Das Gremium genehmigte auch die Erneuerung der Fenster und Eingangstüren in den Duschen und WCs im Freibad. Der Auftrag ging an die Firma Arnold (Altenstadt) zum Bruttopreis von 11 098 Euro, Deckung im Haushalt ist vorhanden. Noch für heuer geplant ist die Sanierung von Straßen, Bordsteinen und Gehwegen in Vilseck. Zudem beschloss der Stadtrat, einige Straßenabschnitte neu zu asphaltieren. Das Gremium beauftragte damit die Firma Hans Braun (Weiden) zum Bruttopreis von 181 639 Euro. Bei der Neugestaltung der Außenanlagen an der Schule in Vilseck sind Pflanzarbeiten vorzunehmen, für die die Firma Lobinger (Edelsfeld) zum Bruttopreis von 38 853 Euro den Zuschlag bekam.

Bei seinen Haushaltsberatungen hatte der Stadtrat beschlossen, die sogenannten Außenbauwerke, die das Abwasser zur Kläranlage pumpen, an die dortige Steuerungs- und Prozessleittechnik mit anzuschließen. Dazu müssen laut Bürgermeister verschiedene Pumpen eingebaut und die Steuerungs- und Prozessleittechnik auf den neuesten Stand gebracht werden. Mit dieser Maßnahme seien dann alle 25 großen Fang- und Durchlaufbecken sowie Pumpwerke modernisiert. Die Klärwärter könnten über Fernabfragen eventuelle Probleme erkennen und per Mausklick die Anlage entsprechend steuern oder wieder einschalten.

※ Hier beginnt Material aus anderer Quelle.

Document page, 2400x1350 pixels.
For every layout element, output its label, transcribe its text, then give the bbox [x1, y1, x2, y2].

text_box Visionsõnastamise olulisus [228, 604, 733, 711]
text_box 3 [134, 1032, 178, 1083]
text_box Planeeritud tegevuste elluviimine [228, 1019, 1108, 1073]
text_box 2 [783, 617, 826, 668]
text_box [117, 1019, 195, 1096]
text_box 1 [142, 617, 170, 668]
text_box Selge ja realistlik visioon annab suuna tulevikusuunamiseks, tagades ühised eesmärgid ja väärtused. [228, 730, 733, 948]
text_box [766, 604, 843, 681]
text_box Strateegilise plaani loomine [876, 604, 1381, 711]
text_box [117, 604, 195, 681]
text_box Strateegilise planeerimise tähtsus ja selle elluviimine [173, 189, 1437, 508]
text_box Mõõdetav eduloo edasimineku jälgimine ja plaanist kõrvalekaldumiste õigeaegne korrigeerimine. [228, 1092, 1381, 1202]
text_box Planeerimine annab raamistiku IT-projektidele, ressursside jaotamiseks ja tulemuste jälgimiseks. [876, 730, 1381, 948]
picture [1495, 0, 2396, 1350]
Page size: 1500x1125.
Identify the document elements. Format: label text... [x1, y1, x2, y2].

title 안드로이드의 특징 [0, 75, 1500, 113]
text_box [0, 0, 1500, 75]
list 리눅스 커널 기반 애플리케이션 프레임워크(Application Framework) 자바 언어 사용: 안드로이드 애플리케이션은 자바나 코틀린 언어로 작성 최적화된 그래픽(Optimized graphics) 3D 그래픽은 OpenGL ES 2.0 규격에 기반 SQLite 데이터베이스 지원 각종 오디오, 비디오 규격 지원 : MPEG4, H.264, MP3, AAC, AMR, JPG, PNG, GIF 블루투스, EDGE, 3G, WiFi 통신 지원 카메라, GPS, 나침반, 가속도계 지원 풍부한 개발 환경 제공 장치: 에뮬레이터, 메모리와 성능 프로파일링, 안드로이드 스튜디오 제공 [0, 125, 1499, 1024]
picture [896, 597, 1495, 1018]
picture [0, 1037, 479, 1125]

Die Firma Aqua-Tech (Regen) war mit 505 460 Euro günstigster Anbieter und bekam den Zuschlag. Start ist im Herbst, im Sommer kommenden Jahres soll die Maßnahme abgeschlossen sein.

Zwar liege der Preis um 70 000 Euro über der anfänglichen Kostenberechnung, stellte Schertl fest. Da aber die Baubranche derzeit gut ausgelastet sei, könne sie bei Ausschreibungen höhere Preise verlangen.